I'll try to load more pictures some time soon. I'll try to get better pictures, because I wasn't pleased w/ these.


----------



## OhMy (Jul 2, 2007)




----------



## AddFran (Jul 10, 2004)

They look naughty!! :wink: 
Very cute!! They look great.


----------



## marie73 (Jul 12, 2006)

What funny pictures! Love the piggyback ones!


----------



## moarias1984 (Oct 20, 2006)

Lol I love the pictures of them on the tree


----------



## Kobster (Feb 1, 2007)

Great pics! Love the one of the power cord chewer (Naughty kitty) and the ones of them both on the tree.


----------



## OhMy (Jul 2, 2007)

Oh yes, they are certainly trouble!!!!!

Very spoiled, to boot!!!! 

Ah well, what are cats for if not to spoil and cuddle on? I don't mind being a human servant to these guys. They make all of the good times better and make the bad times seem not so terrible.


----------



## Nini (May 6, 2007)

Love the little monkeys wrestling on the cat tree


----------



## OhMy (Jul 2, 2007)

Awww! Thanks! 

Sometimes, when they're REALLY bad (like chewing up the bottom chords in our blinds) we just sit back and shake our heads like, "What could we do?" LOL! 

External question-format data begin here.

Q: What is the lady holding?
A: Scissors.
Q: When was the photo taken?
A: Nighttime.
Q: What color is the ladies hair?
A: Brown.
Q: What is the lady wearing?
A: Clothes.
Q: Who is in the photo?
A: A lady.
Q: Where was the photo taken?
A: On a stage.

Yeah, they do love that cat-tree. 

I REALLY want a kitty condo like Fran's. It's gorgeous!!!!!!


----------



## harry (Jan 25, 2006)

that cat tree looks very similar to mine well actually its Miss Chloe's cat tree, she is the only one who gets on it, at least the top level anyway.


----------



## Frostine (Jun 4, 2007)

They're so pretty. The meezer mix looks great too, so much better/healthier than when you first got her.


----------



## Zippy&Co (Nov 11, 2006)

Aww, they are so cute!

I love watching kittens play, I could sit and watch them all day! :lol: :lol: 

Carol x


----------



## Bizcat (Sep 1, 2007)

Love the power-cord chewing photo! But erm, I hope he does not chew through the wire insulation though..........


----------



## OhMy (Jul 2, 2007)

LOL! We sprayed him with water after we caught him doing that and just to be on the ultra-safe side we removed the cord, too...

Yes, they are precious!!!! 

If I can ever get my photo bucket to load some pictures, you guys will get to see another update... Sheesh!!!! 

Slooow connection on our part! Our router is about to go..


----------